Even in our own time, some people fear that books about magic really have some unhealthy power. J.K. Rowling’s story of a student wizard, Harry Potter and the Philosopher’s Stone, has had the weird distinction of being the most challenged book in library and public school collections in the United States. In Canada, after an uproar at the Durham Region School Board near Toronto, school officials sent home consent forms for parents to sign before their children could open a copy of Harry Potter.
We should take the censors seriously. Of course, they are wrong to fear Harry Potter, who, after all, is a good person who stands by his friends and tries to defeat evil. But the censors are right to respect the power of books, and to remind us all that books contain forces we may not fully appreciate. Ultimately, though, each reader – like young Eirikur – has a responsibility to know when to shut the covers.

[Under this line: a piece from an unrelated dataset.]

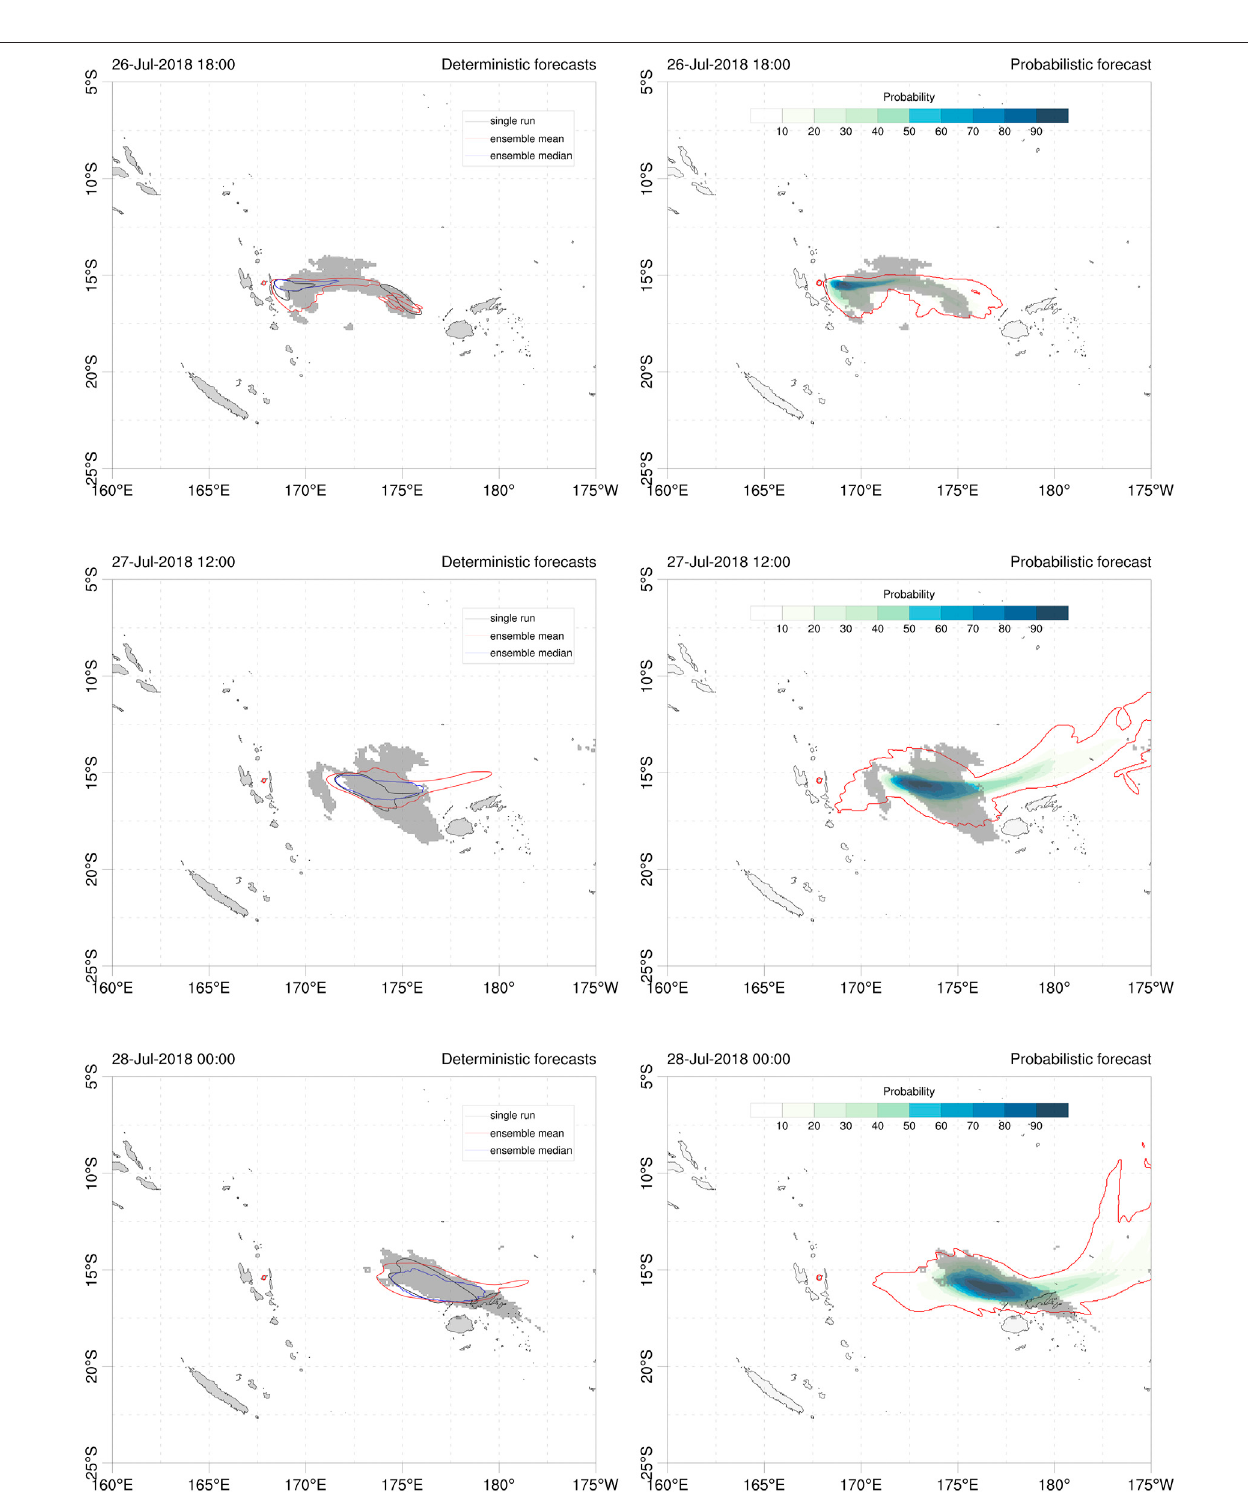
FIGURE 3 | Contours of 20 DU SO 2 column mass for deterministic (left) and probabilistic (right) Ambae forecasts at three different instants; 26 July at 18:00UTC (top) , 27 July at 12:00 UTC (middle) and 28 July at 00:00UTC (bottom) . In the probabilistic approach, contours give the probability (in % ) to exceed 20 DU. The outer red contour indicates the 1.56% (1/64) probability. The grey shaded area shows the corresponding 20 DU from AHI retrievals. Red circle shows the location of Ambae volcano.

That Dreadful Mr. Shakespeare
THE JOKES PEOPLE laughed at two hundred years ago would shock us now
. But we find it funny to look at what they found shocking – and what they tried to prevent other people from reading.
y 1790, the majority of the people in England could read and write. This meant that strange and upsetting ideas were within their grasp. Farmers and tradespeople were reading newspapers and books about revolutions in the United States and France, and about how the French had chopped off the head of their king. Women were opening romantic novels and discovering new ideas about love and marriage. A few were even reading feminist books like Mary Wollstonecraft’s A Vindication of the Rights of Women.
As for children, who knew what mischievous ideas they were picking up from books?
One of the world’s first stores to sell children’s and family books had opened in London in 1744, at the east end of St. Paul’s Churchyard. The man who owned this store was also a publisher, John Newbery (an American children’s book prize, the Newbery Medal, is named after him). Newbery designed books especially for children, on sturdy paper with pleasing illustrations, books that he sold with the promise that they would “make Thomas a good boy and Polly a good girl.”
Mary Lamb, the writer who fatally stabbed her mother in a fit of insanity. She and her brother worked together to write Mrs. Leicester’s School, and collections of stories for children, as well as Tales from Shakespear.
One of Newbery’s most popular books was Anna Laetitia Barbauld’s Lessons for Children, which told young readers: “Do you know why you are better than Puss? Puss can play as well as you … she can run as fast as you, and faster, too, a great deal But can Puss talk? No. Can Puss read? No. Then that is the reason why you are better than Puss – because you can talk and read…. If you do not learn, you are not good for half as much as Puss. You had better be drowned.” Nowadays, no children’s publisher would dare to suggest that either a child or a cat should be drowned – which just goes to show that what people consider shocking changes over time.